Il caro bollette nelle scuole del Friuli Venezia Giulia.
Riaprono le scuole e gli asili, dai nidi alle materne, ma in Friuli Venezia Giulia nel settore si fanno i conti con gli aumenti dei costi energetici.
“Serpeggia una certa preoccupazione fra le cooperative impegnate nei servizi all’infanzia, specialmente in vista dei mesi invernali, quando i costi del riscaldamento si faranno sentire e peseranno i rincari, dopo che già lo scorso inverno le bollette energetiche erano state significativamente superiori agli anni normali“, conferma Luca Fontana, presidente regionale di Confcooperative Federsolidarietà (154 cooperative sociali aderenti, una trentina quelle operanti nel settore educativo).

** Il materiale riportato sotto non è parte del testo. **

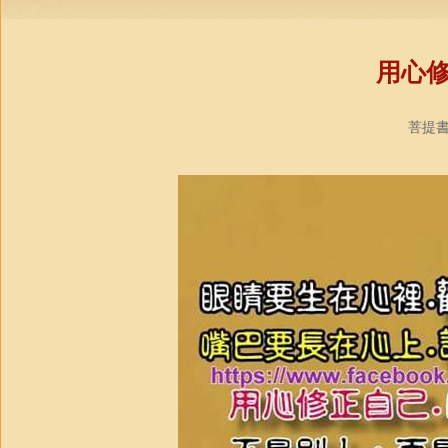
用心
菩提書院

Dopo la “pausa” estiva, con il rientro in classe degli studenti e la riapertura dei nidi (quasi mille i bambini nei nidi gestiti dalle cooperative sociali aderenti a Federsolidarietà in Fvg) le cooperative fanno i conti con costi di gestione letteralmente esplosi. Si parla di incrementi dal 119 al 127% per il riscaldamento a Trieste. Dal +99 al +189 per cento in provincia di Udine. Più variegato il dato sul costo dell’energia elettrica, si parla di aumenti dal +52 al +110 per cento.
“Gli aumenti della bolletta energetica stanno comportando, in media, un raddoppio dei costi per questa voce di spesa. A questi, si aggiungono i notevoli aumenti dei costi dei servizi di cucina, dove anche le materie prime, che devono rispettare specifici standard qualitativi, sono aumentate di 30-40 per cento rispetto al 2021“, sottolinea Fontana.

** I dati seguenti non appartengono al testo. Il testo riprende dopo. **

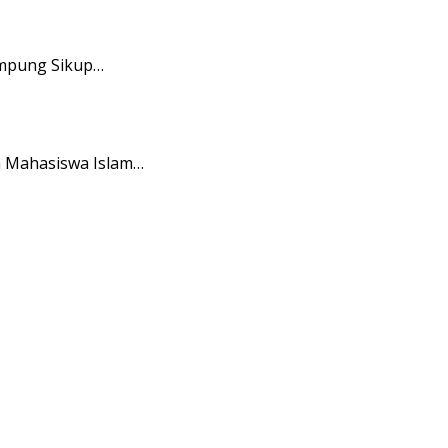
ampung Sikup…
n Mahasiswa Islam…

Gli aumenti si sono già fatti sentire nell’anno scolastico 2021/2022: per fare qualche esempio, in un nido della provincia di Udine con una cinquantina di bambini, i costi del riscaldamento sono cresciuti, già nei primi sette mesi del 2022, di un +158 per cento rispetto al 2021. Ci sono poi i costi delle cucine: qui ai costi energetici si somma l’aumento delle materie prime, nell’ordine di un +30/40 per cento, e che può incidere per alcune migliaia di euro sui conti anche di un piccolo nido.
“È possibile – conclude preoccupato Fontana – che anche le risorse stanziate con il decreto ter per sostenere le strutture socioassistenziali possano non essere sufficienti o lasciare scoperti alcuni settori”.